Reviewing the Xbox port, Mason lauded the port's gameplay additions, visual upgrade and additional ending, finding the port superior to the original. In a second opinion, Matt Miller felt slow combat and repetitive puzzles undermined what he otherwise felt was "perfect" story and atmosphere. Massmilla summed up the Xbox version as "an absolutely great update to what was already a wonderfully spooky game", while Eurogamers Rob Fahey noted that Crimson Butterfly hooked him in and kept him playing far more than Resident Evil 4. Russ Fischer of GameSpy continued to fault the lack of co-op play and its short length, but otherwise praised the additions and refinements to the gameplay and sound design. Hilary Goldstein of IGN positively noted the updated graphics and sound, but felt the gameplay and character movement was too slow. Computer and Video Games criticized the game's pacing and aging mechanics, but praised the atmosphere and solid gameplay premise.

Aggregate score
| Aggregator | Score |  |
| PS2 | Xbox |
| Metacritic | 81/100 (40 reviews) | 84/100 (37 reviews) |

Review scores
| Publication | Score |  |
| PS2 | Xbox |
| Computer and Video Games |  | 8/10 |
| Eurogamer | 8/10 | 9/10 |
| Famitsu | 33/40 |  |
| Game Informer | 9/10 | 9.25/10 |
| GameSpot | 8.2/10 | 8.3/10 |
| GameSpy | 4/5 | 4.5/5 |
| IGN | 8.5/10 | 8.4/10 |
| X-Play | 4/5 |  |

==Legacy==
A third Fatal Frame title began development shortly before the release of Crimson Butterfly, with the team intended it as the final entry for the PS2 generation and exploring new approaches to the series' established horror. Titled Fatal Frame III: The Tormented, the game was released in 2005 in Japan and North America, and 2006 in Europe. The Tormented continues storylines from the original Fatal Frame and Crimson Butterfly, creating a narrative trilogy.
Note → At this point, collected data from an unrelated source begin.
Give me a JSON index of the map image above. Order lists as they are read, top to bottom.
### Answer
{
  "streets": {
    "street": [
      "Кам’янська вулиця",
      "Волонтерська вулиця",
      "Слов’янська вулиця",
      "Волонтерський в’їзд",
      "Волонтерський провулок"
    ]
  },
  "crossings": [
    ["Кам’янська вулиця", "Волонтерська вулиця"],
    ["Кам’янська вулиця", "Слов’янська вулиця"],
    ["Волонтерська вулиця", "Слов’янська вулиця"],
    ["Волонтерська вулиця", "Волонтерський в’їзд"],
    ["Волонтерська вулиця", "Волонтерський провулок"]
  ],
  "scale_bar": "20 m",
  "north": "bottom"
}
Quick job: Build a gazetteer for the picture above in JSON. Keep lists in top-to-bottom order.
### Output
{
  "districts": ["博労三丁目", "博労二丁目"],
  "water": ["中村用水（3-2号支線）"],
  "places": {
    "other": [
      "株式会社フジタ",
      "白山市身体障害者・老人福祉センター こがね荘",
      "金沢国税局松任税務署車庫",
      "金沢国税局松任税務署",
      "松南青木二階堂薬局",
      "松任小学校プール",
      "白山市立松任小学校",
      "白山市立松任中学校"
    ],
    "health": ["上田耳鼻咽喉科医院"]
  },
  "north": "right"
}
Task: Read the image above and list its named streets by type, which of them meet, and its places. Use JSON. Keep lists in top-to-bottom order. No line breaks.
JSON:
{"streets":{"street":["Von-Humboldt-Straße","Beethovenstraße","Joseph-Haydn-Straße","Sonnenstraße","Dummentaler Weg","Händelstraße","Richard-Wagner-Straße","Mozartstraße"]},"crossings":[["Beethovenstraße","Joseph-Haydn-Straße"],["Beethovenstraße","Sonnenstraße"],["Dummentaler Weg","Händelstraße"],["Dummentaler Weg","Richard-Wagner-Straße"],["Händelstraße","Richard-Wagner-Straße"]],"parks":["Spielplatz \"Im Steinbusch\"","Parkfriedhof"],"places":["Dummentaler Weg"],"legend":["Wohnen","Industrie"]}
In the years since its release, several websites have included it on rankings of the scariest video games produced. Writing for Ars Technica in an article of that type, Ben Kuchera cited its use of atmosphere and the camera-based gameplay as keeping the player on edge throughout the experience. Video game writer and director Neil Druckmann mentioned the game positively in a 2014 interview, describing it as "the scariest kind of experience in any medium". In a Game Informer article highlighting developers' horror game choices, Crimson Butterfly was chosen as one of the scariest games around by multiple other Western game developers, including Naughty Dog's Bruce Straley and Drew Murray of Insomniac Games.

=== Remakes ===

Crimson Butterfly has been remade twice. The first, Project Zero 2: Wii Edition, was developed for the Wii and released in 2012 in Japan, Europe, and Australia. The graphics were updated and its gameplay was redesigned based on the fourth Fatal Frame title, Mask of the Lunar Eclipse (2008). The remake includes more story elements and two additional endings while incorporating content from the Xbox release. A second remake, Fatal Frame II: Crimson Butterfly Remake, was released on March 12, 2026 for PlayStation 5, Xbox Series X/S, Windows, and Nintendo Switch 2.